[RECORDS PROVIDED]

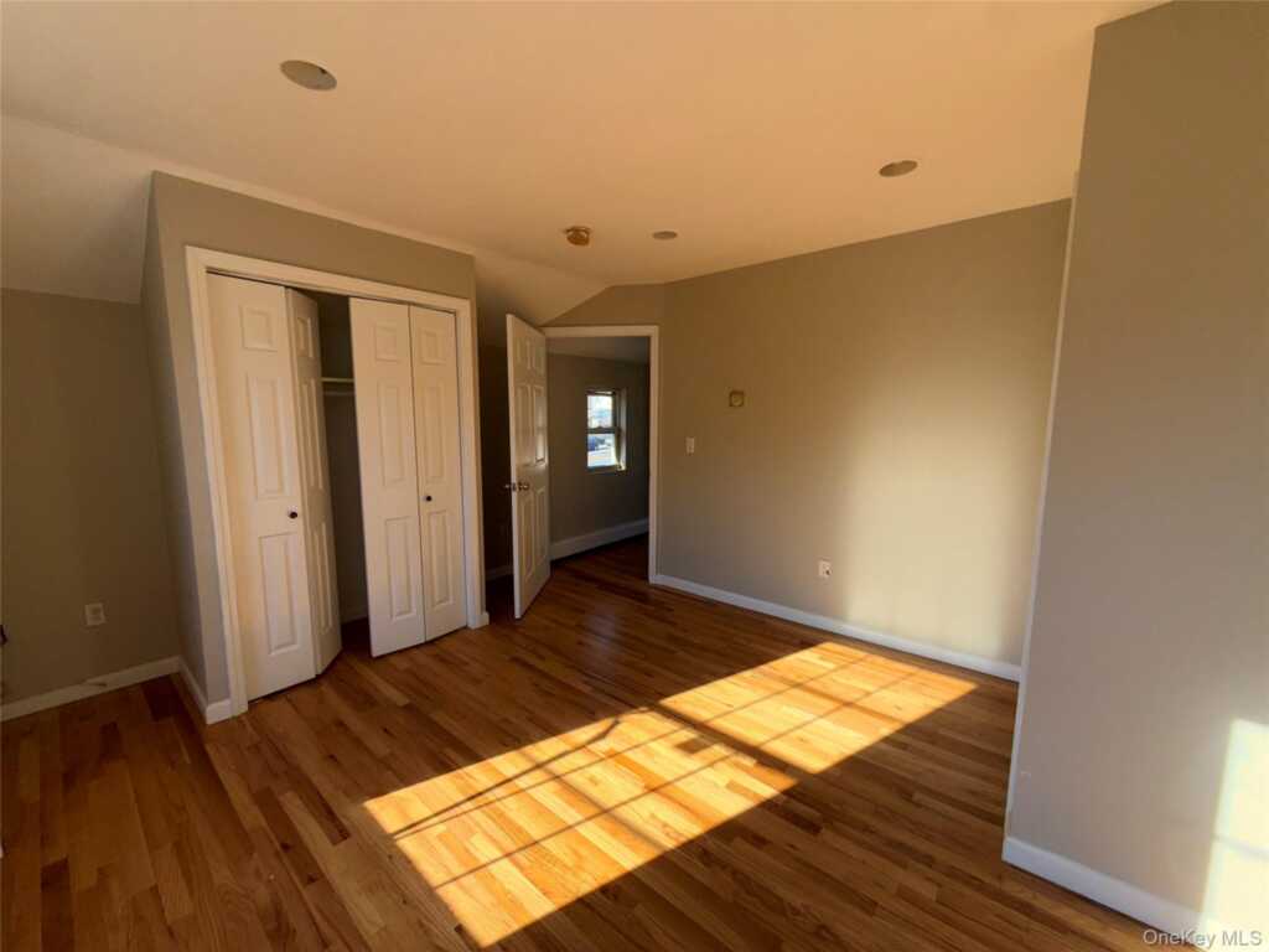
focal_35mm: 14
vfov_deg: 85.7
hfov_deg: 102.1
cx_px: 634
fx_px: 513
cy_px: 476
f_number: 2.2
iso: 16
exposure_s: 1/294
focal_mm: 2.22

[/RECORDS PROVIDED]

PROBLEM STATEMENT —
Give back the material above exactly as written, but omit the images.

OUTPUT —
focal_35mm: 14
vfov_deg: 85.7
hfov_deg: 102.1
cx_px: 634
fx_px: 513
cy_px: 476
f_number: 2.2
iso: 16
exposure_s: 1/294
focal_mm: 2.22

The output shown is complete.